Chapter 16:1-17 (ESV) - Then Job answered and said:
“I have heard many such things;
miserable comforters are you all.
Shall windy words have an end?
Or what provokes you that you answer?
I also could speak as you do,
if you were in my place;
I could join words together against you
and shake my head at you.
I could strengthen you with my mouth,
and the solace of my lips would assuage your pain.
“If I speak, my pain is not assuaged,
and if I forbear, how much of it leaves me?
Surely now God has worn me out;
he has made desolate all my company.
And he has shriveled me up,
which is a witness against me,
and my leanness has risen up against me;
it testifies to my face.
He has torn me in his wrath and hated me;
he has gnashed his teeth at me;
my adversary sharpens his eyes against me.
Men have gaped at me with their mouth;
they have struck me insolently on the cheek;
they mass themselves together against me.
God gives me up to the ungodly
and casts me into the hands of the wicked.
I was at ease, and he broke me apart;
he seized me by the neck and dashed me to pieces;
he set me up as his target;
his archers surround me.
He slashes open my kidneys and does not spare;
he pours out my gall on the ground.
He breaks me with breach upon breach;
he runs upon me like a warrior.
I have sewed sackcloth upon my skin
and have laid my strength in the dust.
My face is red with weeping,
and on my eyelids is deep darkness,
although there is no violence in my hands,
and my prayer is pure.
Question to consider: How was Job’s suffering a type and shadow of Christ?
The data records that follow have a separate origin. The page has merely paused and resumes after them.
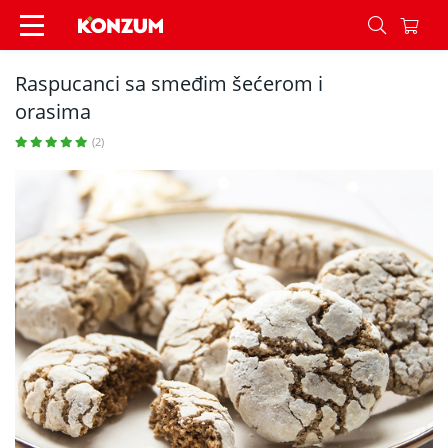
Raspucanci sa smeđim šećerom i orasima - Rece
Raspucanci sa smeđim šećerom i
orasima
(2)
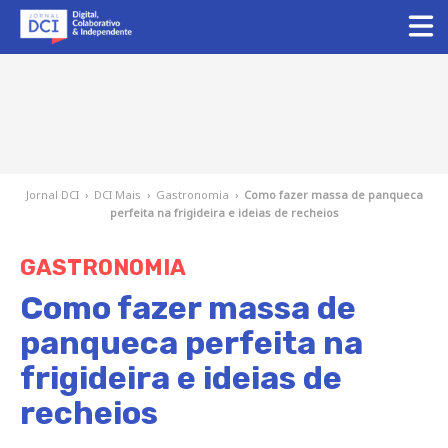
Jornal DCI
›
DCI Mais
›
Gastronomia
›
Como fazer massa de panqueca
perfeita na frigideira e ideias de recheios
GASTRONOMIA
Como fazer massa de
panqueca perfeita na
frigideira e ideias de
recheios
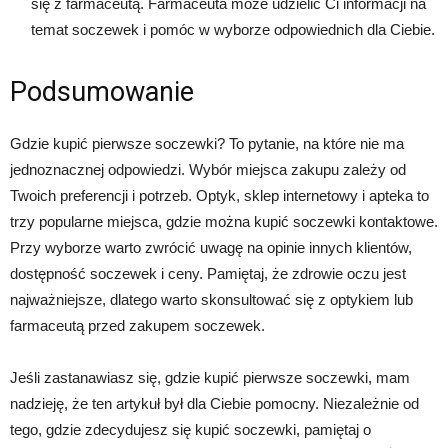
się z farmaceutą. Farmaceuta może udzielić Ci informacji na
temat soczewek i pomóc w wyborze odpowiednich dla Ciebie.
Podsumowanie
Gdzie kupić pierwsze soczewki? To pytanie, na które nie ma
jednoznacznej odpowiedzi. Wybór miejsca zakupu zależy od
Twoich preferencji i potrzeb. Optyk, sklep internetowy i apteka to
trzy popularne miejsca, gdzie można kupić soczewki kontaktowe.
Przy wyborze warto zwrócić uwagę na opinie innych klientów,
dostępność soczewek i ceny. Pamiętaj, że zdrowie oczu jest
najważniejsze, dlatego warto skonsultować się z optykiem lub
farmaceutą przed zakupem soczewek.
Jeśli zastanawiasz się, gdzie kupić pierwsze soczewki, mam
nadzieję, że ten artykuł był dla Ciebie pomocny. Niezależnie od
tego, gdzie zdecydujesz się kupić soczewki, pamiętaj o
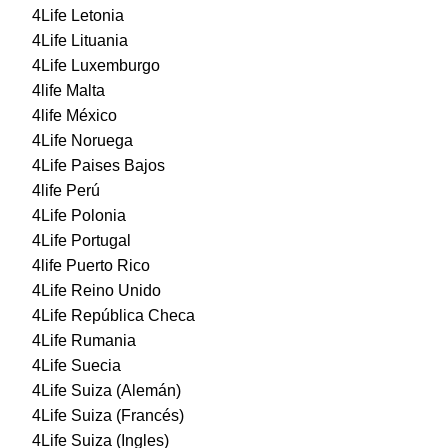
4Life Letonia
4Life Lituania
4Life Luxemburgo
4life Malta
4life México
4Life Noruega
4Life Paises Bajos
4life Perú
4Life Polonia
4Life Portugal
4life Puerto Rico
4Life Reino Unido
4Life República Checa
4Life Rumania
4Life Suecia
4Life Suiza (Alemán)
4Life Suiza (Francés)
4Life Suiza (Ingles)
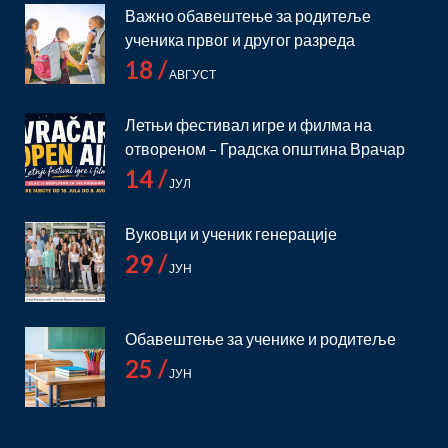
Важно обавештење за родитеље
ученика првог и другог разреда
18 /
АВГУСТ
Летњи фестивал игре и филма на
отвореном – Градска општина Врачар
14 /
ЈУЛ
Вуковци и ученик генерације
29 /
ЈУН
Обавештење за ученике и родитеље
25 /
ЈУН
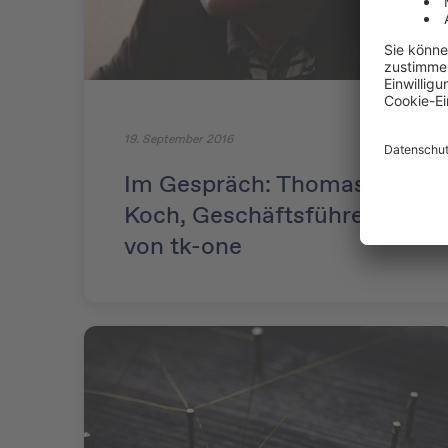
19. September 2016
Im Gespräch: Thomas
Koch, Geschäftsführer
von tk-one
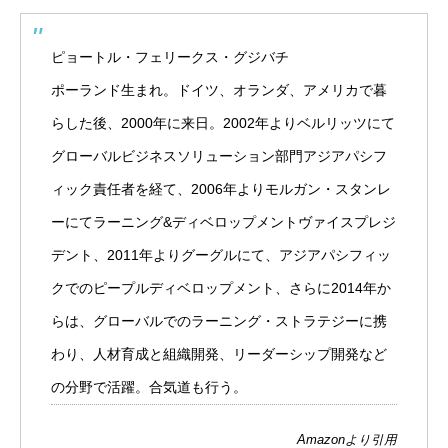
ピョートル・フェリークス・グジバチ
ポーランド生まれ。ドイツ、オランダ、アメリカで暮
らした後、2000年に来日。2002年よりベルリッツにて
グローバルビジネスソリューション部門アジアパシフ
ィック責任者を経て、2006年よりモルガン・スタンレ
ーにてラーニング&ディベロップメントヴァイスプレジ
デント、2011年よりグーグルにて、アジアパシフィッ
クでのピープルディベロップメント、さらに2014年か
らは、グローバルでのラーニング・ストラテジーに携
わり、人材育成と組織開発、リーダーシップ開発など
の分野で活躍。合気道も行う。
Amazon
より引用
As difficult as Job’s grief and disease was to bear, it must have felt like a continuous assault to hear the accusations from his friends. If Job’s words were a bunch of hot air coming from his belly then from where did their words come? Given the false accusations of sin against Job, I think the implication is that their words originated from Satan. If the situation was reversed, and Job was visiting his friends who had experienced terrible loss and disease, he would have offered words to strengthen and comfort them rather than kick them when they were down. They criticized him for rejecting their advice which they professed to be the comfort of God, but they left him cold and empty.
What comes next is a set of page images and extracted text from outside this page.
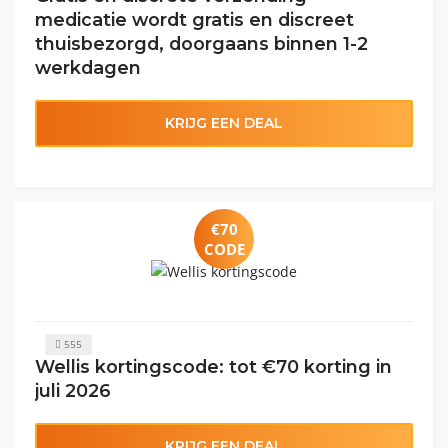
medicatie wordt gratis en discreet
thuisbezorgd, doorgaans binnen 1-2
werkdagen
KRIJG EEN DEAL
€70
CODE
555
Wellis kortingscode: tot €70 korting in
juli 2026
KRIJG EEN DEAL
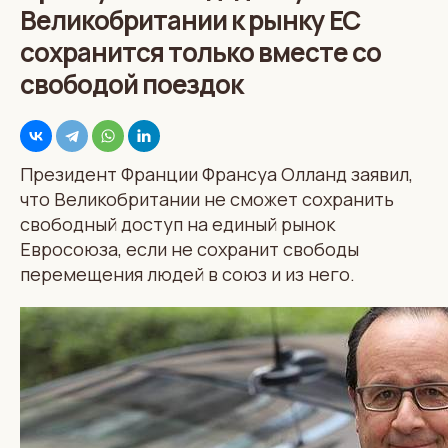
Великобритании к рынку ЕС
сохранится только вместе со
свободой поездок
Президент Франции Франсуа Олланд заявил,
что Великобритании не сможет сохранить
свободный доступ на единый рынок
Евросоюза, если не сохранит свободы
перемещения людей в союз и из него.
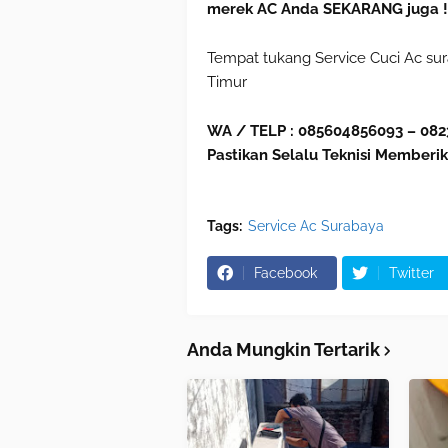
merek AC Anda SEKARANG juga !
Tempat tukang Service Cuci Ac sura
Timur
WA / TELP : 085604856093 – 082
Pastikan Selalu Teknisi Memberik
Tags:
Service Ac Surabaya
Facebook
Twitter
Anda Mungkin Tertarik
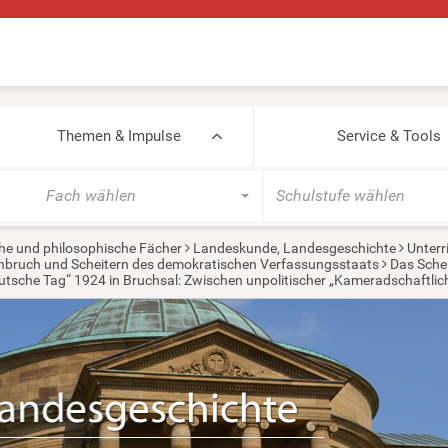
Themen & Impulse
Service & Tools
Fach wählen
Schulstufe wählen
he und philosophische Fächer
Landeskunde, Landesgeschichte
Unterr
rchbruch und Scheitern des demokratischen Verfassungsstaats
Das Schei
sche Tag“ 1924 in Bruchsal: Zwischen unpolitischer „Kameradschaftlic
Instead, Job only had his own words which did not bring him comfort or assuage his pain, and yet his silence was not helpful either. He felt exhausted and alone— worse than alone actually because he felt like God had let him fall into the hands of wicked men. Job poetically compared his situation to someone who was being torn apart and pierced by his enemies while his blood poured out on the ground. Through it all, he did not retaliate nor cry out against those who persecuted him.
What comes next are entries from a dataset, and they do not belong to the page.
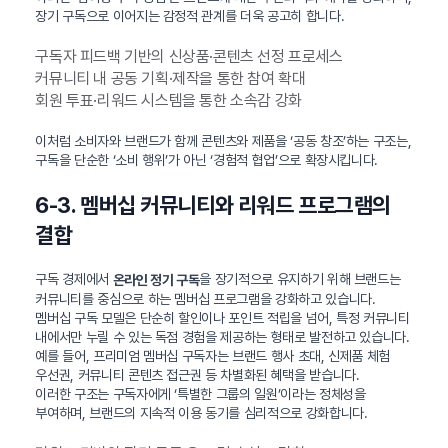
장기 구독으로 이어지는 감정적 관계를 더욱 공고히 합니다.
구독자 피드백 기반의 신상품·콘텐츠 선정 프로세스
커뮤니티 내 공동 기획·제작을 통한 참여 확대
회원 투표·리워드 시스템을 통한 소속감 강화
이처럼 소비자와 브랜드가 함께 콘텐츠와 제품을 ‘공동 창조’하는 구조는,
구독을 단순한 ‘소비 행위’가 아닌 ‘경험적 협업’으로 확장시킵니다.
6-3. 멤버십 커뮤니티와 리워드 프로그램의
결합
구독 경제에서
을 장기적으로 유지하기 위해 브랜드는
온라인 정기 구독
커뮤니티를 중심으로 하는 멤버십 프로그램을 강화하고 있습니다.
멤버십 구독 모델은 단순히 할인이나 포인트 적립을 넘어, 특정 커뮤니티
내에서만 누릴 수 있는 독점 경험을 제공하는 형태로 발전하고 있습니다.
예를 들어, 프리미엄 멤버십 구독자는 브랜드 행사 초대, 신제품 체험
우선권, 커뮤니티 콘텐츠 접근권 등 차별화된 혜택을 받습니다.
이러한 구조는 구독자에게 ‘특별한 그룹의 일원’이라는 정체성을
부여하며, 브랜드의 지속적 이용 동기를 심리적으로 강화합니다.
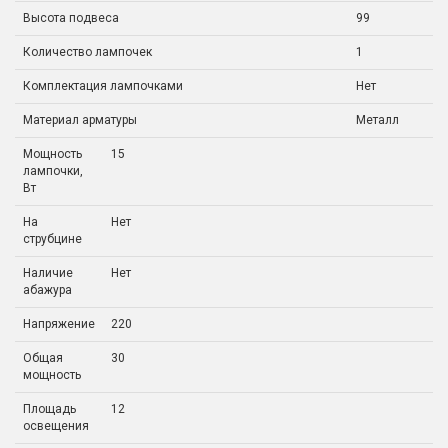
Высота подвеса
99
Количество лампочек
1
Комплектация лампочками
Нет
Материал арматуры
Металл
Мощность
15
лампочки,
Вт
На
Нет
струбцине
Наличие
Нет
абажура
Напряжение
220
Общая
30
мощность
Площадь
12
освещения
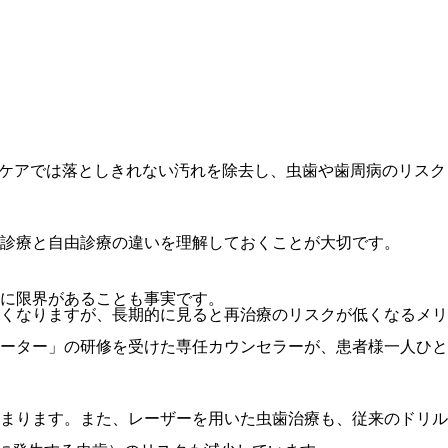
ケアでは落としきれない汚れを除去し、虫歯や歯周病のリスク
診療と自由診療の違いを理解しておくことが大切です。
に限界があることも事実です。
くなりますが、長期的に見ると再治療のリスクが低くなるメリ
ーター」の研修を受けた専任カウンセラーが、患者様一人ひと
まります。また、レーザーを用いた虫歯治療も、従来のドリル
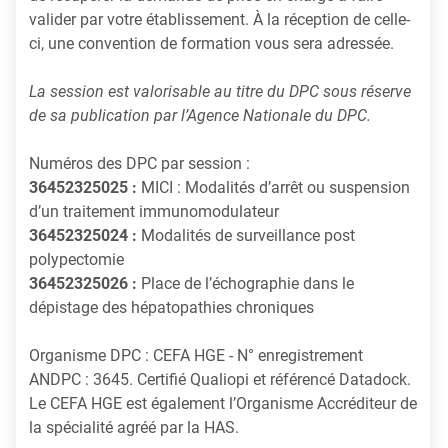
valider par votre établissement. À la réception de celle-
ci, une convention de formation vous sera adressée.
La session est valorisable au titre du DPC sous réserve
de sa publication par l’Agence Nationale du DPC.
Numéros des DPC par session :
36452325025 :
MICI : Modalités d’arrêt ou suspension
d’un traitement immunomodulateur
36452325024 :
Modalités de surveillance post
polypectomie
36452325026 :
Place de l’échographie dans le
dépistage des hépatopathies chroniques
Organisme DPC : CEFA HGE - N° enregistrement
ANDPC : 3645. Certifié Qualiopi et référencé Datadock.
Le CEFA HGE est également l’Organisme Accréditeur de
la spécialité agréé par la HAS.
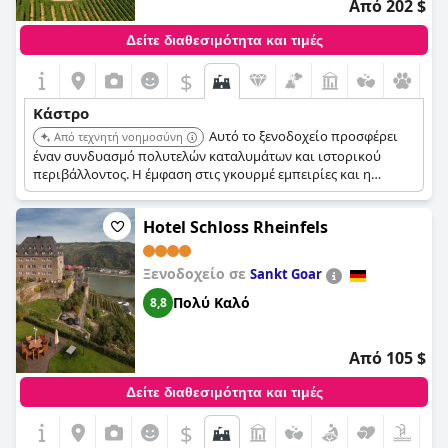
Από 202 $
Δείτε διαθεσιμότητα και τιμές
$
Κάστρο
Αυτό το ξενοδοχείο προσφέρει
Από τεχνητή νοημοσύνη
έναν συνδυασμό πολυτελών καταλυμάτων και ιστορικού
περιβάλλοντος. Η έμφαση στις γκουρμέ εμπειρίες και η
διάκριση Relais & Châteaux υποδηλώνουν υψηλό επίπεδο
υπηρεσιών και ανέσεων.
Hotel Schloss Rheinfels
Ξενοδοχείο σε
Sankt Goar
Πολύ Καλό
8,8
Από 105 $
Δείτε διαθεσιμότητα και τιμές
$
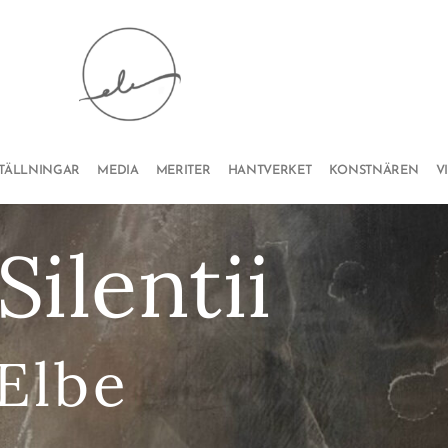
STÄLLNINGAR
MEDIA
MERITER
HANTVERKET
KONSTNÄREN
V
Silentii
 Elbe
I believe Job is a type and shadow of Christ in his suffering. Surely Job could also have cried out in this moment, “My God! My God! Why have You forsaken me?” Although Job was not bearing the sins of the world like Christ, Peter could have used these words about him in his suffering, “He committed no sin, neither was deceit found in his mouth. When he was reviled, he did not revile in return; when he suffered, he did not threaten, but continued entrusting himself to him who judges justly.” (1 Peter 2:22-23)
Dear Lord, thank You for suffering so that we can be made righteous. We are blessed to live at a time when we can look to You during our times of suffering and know that it will serve Your good and holy purpose. Amen.